The Queensland government has given final approval to a $1 billion coalmine in the state’s Galilee Basin.
Pembroke Resources has been granted mining leases for its 25,000-hectare Olive Downs Coking Coal Project by the state government following federal environmental approval in May.
Olive Downs is expected to employ 1000 people to mine coking coal used in steelmaking. It will include an open-cut metallurgical coalmine, coal handling and preparation plant and an 18km rail spur.
The mine is forecast to provide the state with $5.5 billion in royalties and be in operation for 79 years.
Premier Annastacia Palaszczuk says Pembroke can now hire the 500 workers needed to build the project, which is 40km southeast of Moranbah.
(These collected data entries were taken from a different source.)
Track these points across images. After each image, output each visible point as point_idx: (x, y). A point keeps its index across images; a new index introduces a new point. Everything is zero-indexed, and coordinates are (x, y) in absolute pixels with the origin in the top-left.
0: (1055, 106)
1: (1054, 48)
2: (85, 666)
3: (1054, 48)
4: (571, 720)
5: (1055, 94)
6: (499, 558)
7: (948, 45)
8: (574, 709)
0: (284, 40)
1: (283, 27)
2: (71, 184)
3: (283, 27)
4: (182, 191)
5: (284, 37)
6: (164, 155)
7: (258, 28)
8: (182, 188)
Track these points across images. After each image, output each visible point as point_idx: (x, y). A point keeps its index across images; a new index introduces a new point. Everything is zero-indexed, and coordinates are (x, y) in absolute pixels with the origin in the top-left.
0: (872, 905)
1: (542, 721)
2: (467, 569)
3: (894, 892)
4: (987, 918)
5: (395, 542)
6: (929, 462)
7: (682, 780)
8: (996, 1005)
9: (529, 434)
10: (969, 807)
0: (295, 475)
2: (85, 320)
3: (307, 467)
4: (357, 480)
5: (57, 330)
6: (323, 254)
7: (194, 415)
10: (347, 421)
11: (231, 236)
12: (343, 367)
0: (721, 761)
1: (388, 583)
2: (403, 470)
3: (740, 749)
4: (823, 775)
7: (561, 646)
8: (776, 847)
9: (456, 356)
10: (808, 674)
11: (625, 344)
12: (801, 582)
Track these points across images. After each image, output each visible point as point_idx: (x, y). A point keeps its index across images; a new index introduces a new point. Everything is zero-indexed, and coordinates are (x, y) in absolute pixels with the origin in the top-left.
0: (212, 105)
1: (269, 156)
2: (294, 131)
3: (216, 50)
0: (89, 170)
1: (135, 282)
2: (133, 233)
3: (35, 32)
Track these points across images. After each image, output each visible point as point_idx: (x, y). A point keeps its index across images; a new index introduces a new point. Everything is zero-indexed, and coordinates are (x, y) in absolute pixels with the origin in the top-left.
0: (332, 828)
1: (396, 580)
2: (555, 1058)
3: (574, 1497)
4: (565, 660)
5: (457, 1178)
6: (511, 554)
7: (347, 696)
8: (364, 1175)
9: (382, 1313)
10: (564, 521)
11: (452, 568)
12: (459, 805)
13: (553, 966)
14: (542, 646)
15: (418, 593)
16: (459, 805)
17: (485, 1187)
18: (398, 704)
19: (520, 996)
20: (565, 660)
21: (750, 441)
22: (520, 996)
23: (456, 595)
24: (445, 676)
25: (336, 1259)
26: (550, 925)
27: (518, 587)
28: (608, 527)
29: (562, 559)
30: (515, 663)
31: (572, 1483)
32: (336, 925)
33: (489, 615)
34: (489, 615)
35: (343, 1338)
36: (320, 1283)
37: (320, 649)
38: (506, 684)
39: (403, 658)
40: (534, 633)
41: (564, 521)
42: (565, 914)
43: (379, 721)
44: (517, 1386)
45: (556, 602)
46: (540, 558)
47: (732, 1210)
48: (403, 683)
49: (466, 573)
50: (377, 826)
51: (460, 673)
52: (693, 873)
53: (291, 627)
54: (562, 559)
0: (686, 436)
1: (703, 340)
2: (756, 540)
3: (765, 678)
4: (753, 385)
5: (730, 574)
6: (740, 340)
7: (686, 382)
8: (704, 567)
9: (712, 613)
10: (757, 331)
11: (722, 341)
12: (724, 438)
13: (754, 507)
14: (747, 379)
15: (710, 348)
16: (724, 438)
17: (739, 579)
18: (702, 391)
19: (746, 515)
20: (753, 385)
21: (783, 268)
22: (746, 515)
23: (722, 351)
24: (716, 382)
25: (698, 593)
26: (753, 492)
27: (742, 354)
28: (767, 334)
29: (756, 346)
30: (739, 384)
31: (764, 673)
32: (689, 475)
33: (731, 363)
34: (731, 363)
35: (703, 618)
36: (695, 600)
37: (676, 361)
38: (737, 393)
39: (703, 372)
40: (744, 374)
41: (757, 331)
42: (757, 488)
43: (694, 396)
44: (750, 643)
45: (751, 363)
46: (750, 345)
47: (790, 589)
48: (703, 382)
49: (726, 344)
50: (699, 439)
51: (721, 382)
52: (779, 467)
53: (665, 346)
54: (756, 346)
“My government is delivering our plan for Queensland’s economic recovery and the resources sector will continue to be an important part of that plan,” she said on Tuesday.
“The resources industry has a long future in Queensland, whether it’s metallurgical coal from the Bowen Basin, bauxite from Weipa or rare earth minerals from the North West Minerals Province.”
Pembroke chief executive Barry Tudor said the mining lease approvals come after extensive consultation with locals including the Barada Barna, who are the Traditional Owners of the land.
He said the power, water, rail and port have already been assembled and finance and customers have been finalised.
“Pembroke is committed to providing workers with an opportunity to live in towns near the mine including Moranbah and Dysart and is building sustainable futures for people in the communities in which Olive Downs operates,” Mr Tudor said.
The company has agreed to contribute $100,000 annually to a regional environmental fund over the next 10 years, while protecting koala and sugar glider habitats as it builds the mine.
Greenpeace Australia Pacific spokesperson Martin Zavan said the state government should be backing climate-smart projects that future-proof jobs without killing national icons such as the koala.
“It is unacceptable that multinational mining corporations like Pembroke can simply pay a fee to raze thousands of hectares of land and kill vulnerable koalas and gliders,” he told AAP.
“In a rapidly decarbonising world, this short-sighted decision defies the best advice of scientists and economists.
“It will not only put our climate, agricultural land and water at risk but will also exacerbate the climate crisis that is already devastating billions of iconic Australian animals.”
The Olive Downs project is in the state seat of Burdekin, which is held by Liberal National Party MP and opposition mines spokesman Dale Last by a mere 0.8 per cent.
Queenslanders go to the polls on October 31.